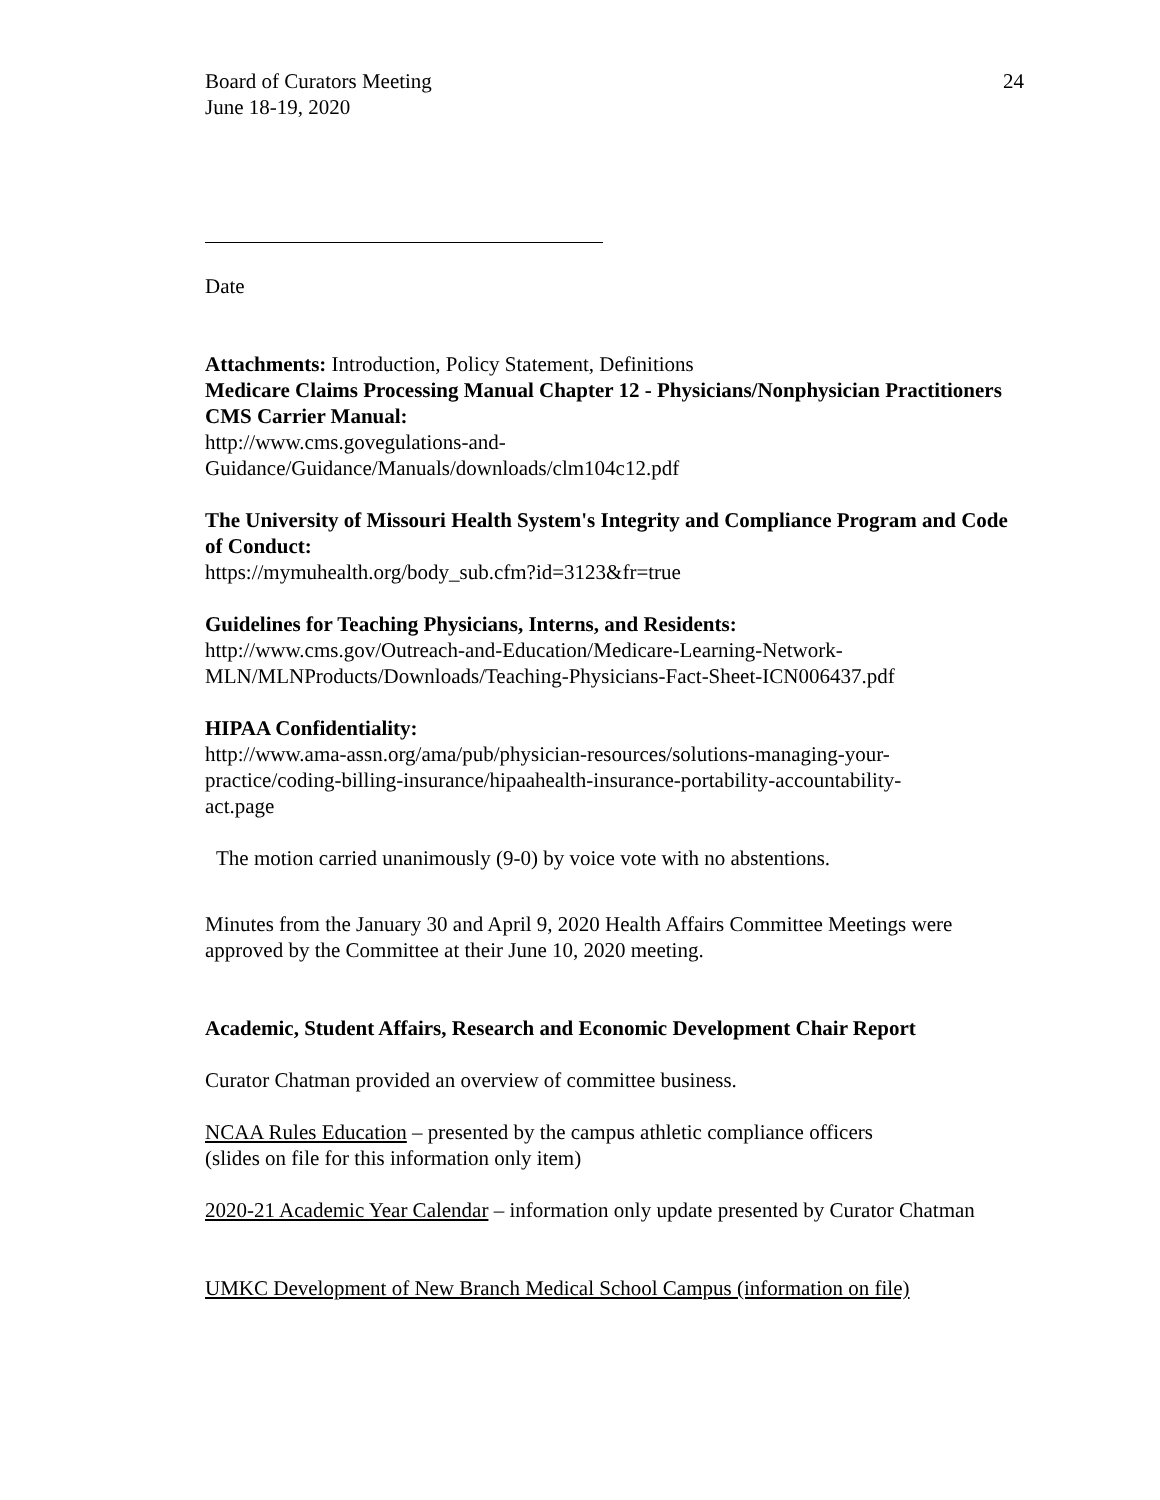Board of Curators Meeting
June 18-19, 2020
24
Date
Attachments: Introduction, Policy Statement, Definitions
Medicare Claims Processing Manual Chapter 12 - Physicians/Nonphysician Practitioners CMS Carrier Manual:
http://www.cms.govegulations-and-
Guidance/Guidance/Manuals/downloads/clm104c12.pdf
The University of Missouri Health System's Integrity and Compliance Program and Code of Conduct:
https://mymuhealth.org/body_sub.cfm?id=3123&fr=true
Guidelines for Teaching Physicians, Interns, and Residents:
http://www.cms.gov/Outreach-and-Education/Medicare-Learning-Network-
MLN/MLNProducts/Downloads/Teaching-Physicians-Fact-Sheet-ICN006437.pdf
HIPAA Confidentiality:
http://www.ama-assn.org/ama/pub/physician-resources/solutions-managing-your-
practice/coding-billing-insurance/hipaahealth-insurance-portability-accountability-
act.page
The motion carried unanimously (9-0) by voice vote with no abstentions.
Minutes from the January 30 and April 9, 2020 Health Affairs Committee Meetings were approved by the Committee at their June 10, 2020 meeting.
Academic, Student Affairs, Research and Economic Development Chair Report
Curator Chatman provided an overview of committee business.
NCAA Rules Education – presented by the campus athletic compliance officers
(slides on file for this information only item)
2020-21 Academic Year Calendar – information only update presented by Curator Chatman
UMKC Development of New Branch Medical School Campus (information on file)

▶ _DIRECTIONS_: Your output should be the full set of entries above, restated word for word and free of pictures.

▶ _ANSWER SPACE_:
Board of Curators Meeting
June 18-19, 2020
24
Date
Attachments: Introduction, Policy Statement, Definitions
Medicare Claims Processing Manual Chapter 12 - Physicians/Nonphysician Practitioners CMS Carrier Manual:
http://www.cms.govegulations-and-
Guidance/Guidance/Manuals/downloads/clm104c12.pdf
The University of Missouri Health System's Integrity and Compliance Program and Code of Conduct:
https://mymuhealth.org/body_sub.cfm?id=3123&fr=true
Guidelines for Teaching Physicians, Interns, and Residents:
http://www.cms.gov/Outreach-and-Education/Medicare-Learning-Network-
MLN/MLNProducts/Downloads/Teaching-Physicians-Fact-Sheet-ICN006437.pdf
HIPAA Confidentiality:
http://www.ama-assn.org/ama/pub/physician-resources/solutions-managing-your-
practice/coding-billing-insurance/hipaahealth-insurance-portability-accountability-
act.page
The motion carried unanimously (9-0) by voice vote with no abstentions.
Minutes from the January 30 and April 9, 2020 Health Affairs Committee Meetings were approved by the Committee at their June 10, 2020 meeting.
Academic, Student Affairs, Research and Economic Development Chair Report
Curator Chatman provided an overview of committee business.
NCAA Rules Education – presented by the campus athletic compliance officers
(slides on file for this information only item)
2020-21 Academic Year Calendar – information only update presented by Curator Chatman
UMKC Development of New Branch Medical School Campus (information on file)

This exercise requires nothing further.